The quality of the final results depends on the number of iterations, but the process can become extremely time and power-demanding with a high number of iterations (>100 per algorithm). As a general rule: start with a low amount (≈50) and evaluate from the results if more iterations can be helpful. More optimization variables usually require more iterations. In our case, it was not worth having more than 100 iterations for each optimizer.
Results analysis
Our goal is to reduce the losses caused by the size increment of the device or, in other words, to have the highest power per area for a large-area device. To understand whether the optimized grid is effective, it follows that one should compare the performance and potential distribution of a large-size device with a grid to a small-size device without a grid. The latter has intrinsically lower ohmic losses thanks to the reduced dimensions.
As clear from equation (2), thicker grids lead to lower Rs. As can be observed in Figure 6a, the thickest grid of 10 µm (equivalent to an Rs of 0.00159 Ω/□) leads to the highest power per area. It follows that the grid should be as thick as possible to allow better performance, but thin enough to avoid issues with the fabrication process. We considered grids with an Rs of 0.0159 Ω/□ (equivalent to 1 µm thickness) since the power loss compared to an Rs of 0.00159 Ω/□ (equivalent to 10 µm thickness) is only about 3% (Figure 6b).
Figure 6: a) influence of the metallic grid sheet resistance on the produced power per area for an organic solar cell with an area of 5x5 cm2 and Rs = 10 Ω/□. The grid has 40 stripes with a width of 20 µm. b) zoomed-in Figure 6a.
Figure 7 shows the voltage profile along the normalized length in the y-axis (direction of the applied bias) for organic solar cells with 0.01 cm2 and 25 cm2 without grid and 25 cm2 with an optimized grid.
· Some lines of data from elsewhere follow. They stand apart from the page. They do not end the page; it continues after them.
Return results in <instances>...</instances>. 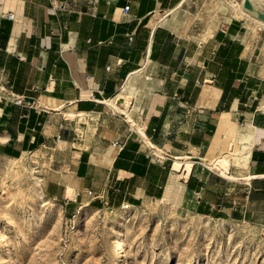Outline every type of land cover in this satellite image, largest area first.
Returning a JSON list of instances; mask_svg holds the SVG:
<instances>
[{"label": "crops", "instance_id": "1", "mask_svg": "<svg viewBox=\"0 0 264 264\" xmlns=\"http://www.w3.org/2000/svg\"><path fill=\"white\" fill-rule=\"evenodd\" d=\"M185 2L0 0V163L29 161L43 196L65 207L165 201L264 226V78L252 32L224 14L203 40L183 32L171 12ZM118 93L126 105L115 109L106 102ZM238 145L248 177L199 161ZM177 157L191 161L188 175L173 168Z\"/></svg>", "mask_w": 264, "mask_h": 264}, {"label": "rangeland", "instance_id": "2", "mask_svg": "<svg viewBox=\"0 0 264 264\" xmlns=\"http://www.w3.org/2000/svg\"><path fill=\"white\" fill-rule=\"evenodd\" d=\"M246 1L186 0L171 16L201 40L222 14L243 19L264 78V21L258 8L246 11ZM35 175L27 160L0 163V264H264V226L196 215L165 201L137 210L65 207L43 196ZM124 230V252L115 258L114 236Z\"/></svg>", "mask_w": 264, "mask_h": 264}, {"label": "bare ground", "instance_id": "3", "mask_svg": "<svg viewBox=\"0 0 264 264\" xmlns=\"http://www.w3.org/2000/svg\"><path fill=\"white\" fill-rule=\"evenodd\" d=\"M246 3H247L246 8H248L246 9V11H251L252 8H258L259 10H261L262 18L264 21V7L258 4L256 0H247ZM132 81L133 78L132 76H130L128 78L127 83L122 87L120 92L126 90ZM106 103L111 107H114L115 109L118 107V104L126 105L124 98L120 93L115 95V97L112 100H109ZM234 151L236 150H233L231 152H225L221 157L214 160L200 159L199 161H202L209 169L216 171L218 174H220L221 176L227 179H238L239 177H248V175L244 173L248 172L249 155H250L249 151L247 150L239 154L235 153ZM11 161L22 162L23 159H16ZM191 167H192V163L190 160H187L186 157L184 158L177 157L173 164V168L175 170H179V171L182 170L187 173V174L185 173V175L189 174ZM132 208L134 210H137L138 207H132ZM126 235L127 232L124 230V231H118L114 236L115 249L113 253L115 258H120L122 253L124 252L123 240Z\"/></svg>", "mask_w": 264, "mask_h": 264}, {"label": "built area", "instance_id": "4", "mask_svg": "<svg viewBox=\"0 0 264 264\" xmlns=\"http://www.w3.org/2000/svg\"><path fill=\"white\" fill-rule=\"evenodd\" d=\"M123 10H128V7H124V9ZM164 17H166V14H163L160 18H158V17H154V16H151L150 17V19L152 20V19H154L155 18V21H156V25L164 18ZM8 18L9 19H13L14 18V15L13 14H9L8 15ZM155 25V26H156ZM109 68L110 67H107V70H109ZM13 104H15V105H20L21 104V102H22V99H20V98H15V99H13ZM113 146H116V147H119L120 149L122 148L117 142H114L113 143ZM121 208H124V209H126V208H128V204H125V205H121Z\"/></svg>", "mask_w": 264, "mask_h": 264}, {"label": "water", "instance_id": "5", "mask_svg": "<svg viewBox=\"0 0 264 264\" xmlns=\"http://www.w3.org/2000/svg\"><path fill=\"white\" fill-rule=\"evenodd\" d=\"M245 4L247 5V3L245 2Z\"/></svg>", "mask_w": 264, "mask_h": 264}]
</instances>
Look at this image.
The simulated devices have ITO with Rs=10 Ω/□ and an Ag grid with Rs=0.0159 Ω/□. For the large area device without the grid, the voltage has a sharp gradient toward the center up to values close to the Voc. The presence of the grid does not eliminate the gradient, but drastically flattens the voltage profile, which is almost comparable to the profile of the small-area device. This result is obtained with a striped grid made of 29 stripes with a width of 43 µm.
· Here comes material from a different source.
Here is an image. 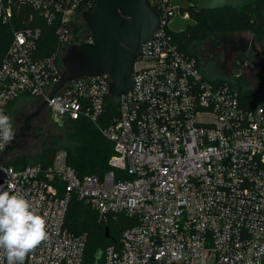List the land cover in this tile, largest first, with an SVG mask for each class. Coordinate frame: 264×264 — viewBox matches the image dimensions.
<instances>
[{"label":"built area","instance_id":"1","mask_svg":"<svg viewBox=\"0 0 264 264\" xmlns=\"http://www.w3.org/2000/svg\"><path fill=\"white\" fill-rule=\"evenodd\" d=\"M147 3L159 25L140 45L130 91L111 96L106 75L84 76L49 99L74 28L96 1L0 0L1 24L28 11L0 61V112L12 121L14 100H47L56 125L87 120L113 145L101 176H78L63 149L47 165L0 161V185H13L46 220L48 239L24 264H82L85 235L65 226L72 197L100 220L128 223L101 264L264 263V102L247 104L233 83L205 76L178 48L169 25L189 18V0ZM42 24L56 44L39 57Z\"/></svg>","mask_w":264,"mask_h":264},{"label":"trees","instance_id":"2","mask_svg":"<svg viewBox=\"0 0 264 264\" xmlns=\"http://www.w3.org/2000/svg\"><path fill=\"white\" fill-rule=\"evenodd\" d=\"M187 11L190 17L194 19L195 23L191 26H186L180 33L173 34V40L176 42L178 48L187 53H189L188 47L193 41L209 36V32L205 29L202 15H204L213 31L217 34L224 33L225 31L246 30L256 37L264 38V0H257L248 7L242 9L227 7L203 11V14L196 11L189 3ZM23 14H28V11L19 14L15 13L11 25L0 23V61L10 43L12 31L20 28L22 25L18 17ZM41 29L42 37L37 49V55L39 57L50 55L56 44L53 30L45 24L41 25ZM89 37L90 34L86 24L80 22L74 28V39L72 40V44L83 43L87 41ZM194 57L196 58V56ZM241 68L242 66L235 63V73L232 79L223 80L233 83L241 98L247 104H251L254 101L251 99V95L247 89L245 93L241 83L242 74L239 71ZM16 100L11 103V106ZM108 113H113V107L109 108ZM68 123L71 124V130L68 133L72 135L71 137H73L75 141L74 143H69L67 140H63L60 143V147L65 148H59L66 152L68 165L75 170L78 176L103 175L109 169L107 162L109 157L113 154L112 143L100 133L95 125L87 120L78 119L68 121ZM55 149V145L44 146L40 152L42 153L41 160L31 163L41 162L43 165L49 164L55 152L59 150ZM24 158H26L25 155L19 154L15 158L14 164L11 165L18 167L27 164L28 162H24V164L21 163ZM125 225H128V223L122 216L116 220H100L95 211L75 197L71 198L65 215V226L67 229L73 234L85 235L82 264H95L94 255L99 251L101 252V256L96 264H101L105 248L117 241ZM105 227L109 230L108 238H106L104 234Z\"/></svg>","mask_w":264,"mask_h":264},{"label":"water","instance_id":"3","mask_svg":"<svg viewBox=\"0 0 264 264\" xmlns=\"http://www.w3.org/2000/svg\"><path fill=\"white\" fill-rule=\"evenodd\" d=\"M96 6L92 12H83L81 20L86 24L90 41L69 45L61 58L62 71L58 80L52 86L49 99L69 81L84 76L106 75L109 78L108 93L118 96L130 91L133 87V64L138 55L140 45L147 41L159 25V15L147 3V0H95ZM257 0H190V6L203 14L222 8L242 9ZM205 29L214 40L213 49L221 45L222 50L229 52H244V39L237 41L227 35L217 34L202 15ZM254 50V49H253ZM256 51V50H255ZM47 100L41 101L37 107L24 116L22 125L1 154L0 161L17 147V140L30 129L29 122L36 117ZM105 237L109 230L104 229ZM97 252L95 264L100 258ZM264 264V263H262Z\"/></svg>","mask_w":264,"mask_h":264},{"label":"rangeland","instance_id":"4","mask_svg":"<svg viewBox=\"0 0 264 264\" xmlns=\"http://www.w3.org/2000/svg\"><path fill=\"white\" fill-rule=\"evenodd\" d=\"M176 1L182 2V0ZM194 23V19L189 15L188 19H174L169 25V28L173 32L180 33L186 26H191ZM221 34L227 35L235 40L239 38L246 40L249 36V33L246 30L225 31L219 35ZM210 39L211 36L209 35L200 40L193 41L188 47V52L193 56H196L205 76L232 79V76L235 73L236 63L234 55H227V53H223L219 48L213 49ZM241 71V83L245 93L246 89L251 91V98L253 99L258 97L257 94L264 93V87H261L259 82L254 84V82L249 80L246 81V69H242ZM38 104L39 102L35 99L26 97L19 98L12 104L11 116L15 133L18 132V129L22 125L24 116L33 111ZM29 124L30 129L24 133V136L17 140V147L12 151H9L3 157L4 163L14 164L15 158L19 154L26 156L21 162L23 164L24 162L31 163L33 161L41 160L42 153L40 152L44 146L55 145V150H57L59 148H65L60 147V143L63 140H67L69 143H74L75 141V139L71 137L72 135L68 133L71 130V124L66 122L62 126L56 125L50 116L47 106L44 107L42 112L34 117Z\"/></svg>","mask_w":264,"mask_h":264},{"label":"clouds","instance_id":"5","mask_svg":"<svg viewBox=\"0 0 264 264\" xmlns=\"http://www.w3.org/2000/svg\"><path fill=\"white\" fill-rule=\"evenodd\" d=\"M16 133L11 118L0 112V144H8ZM48 239L45 218L13 185H0V252L7 264H24L25 258Z\"/></svg>","mask_w":264,"mask_h":264},{"label":"flooded vegetation","instance_id":"6","mask_svg":"<svg viewBox=\"0 0 264 264\" xmlns=\"http://www.w3.org/2000/svg\"><path fill=\"white\" fill-rule=\"evenodd\" d=\"M248 33L249 36L244 40L245 44H242V46L246 48L244 52L231 53L228 49L224 51L221 45L217 48L221 49L223 53H227V55H234L236 63L242 66L243 69H246V81L249 80L254 82V84L259 82L260 86L264 87V38L256 37L250 32ZM210 42L212 45L215 44L212 38ZM248 92L250 93L251 91L248 90ZM257 96V98H264V93H259Z\"/></svg>","mask_w":264,"mask_h":264},{"label":"crops","instance_id":"7","mask_svg":"<svg viewBox=\"0 0 264 264\" xmlns=\"http://www.w3.org/2000/svg\"><path fill=\"white\" fill-rule=\"evenodd\" d=\"M253 101H256L257 100V102H264V98H255V99H253V98H251Z\"/></svg>","mask_w":264,"mask_h":264}]
</instances>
Figure 7: simulated voltage distribution along the y-axis for an organic solar cell with an area of 0.01 cm2 and 25 cm2 without a metallic grid, and 25 cm2 with a metallic grid. All devices have an ITO with Rs=10 Ω/□ as TCO. The length is normalized.
Table 2 compares the JV parameters of the different devices. The power loss for the large area is caused by a reduction in FF with a consequent reduction in the voltage at the Maximum Power Point (table cells with orange background). The addition of the grid brings the power per area (P) of the 25 cm2 device close to the 0.01 cm2 device.
Table 2: JV parameters of organic solar cells with an ITO with Rs=10 Ω/□ as TCO. The simulated solar cells have an area of 0.01 cm2, 25 cm2 without, and 25 cm2 with a Ag grid on top of the ITO.
Besides a significant efficiency reduction, the device without the grid has large ohmic losses, which lead to increased local heating effects. These can additionally lead to accelerated degradation. Thus, it is not only important to care about optimized grids for efficiency enhancement, but also for improving module stability.
Conclusions
Increasing the area of a thin-film electronic device, such as an organic solar cell or a Light-Emitting Diode hampers the device performance due to increased resistance. The addition of a metallic grid compensates for the negative effects connected to the device area by reducing the ohmic losses, but it reduces the device area contributing to the device functionality (photoactive area). A compromise between photoactive area and performance must be determined.
The simulation software Laoss with its embedded optimizer feature can be instrumental in finding the best compromise with the desired grid geometry and material avoiding endless comparisons of simulations results.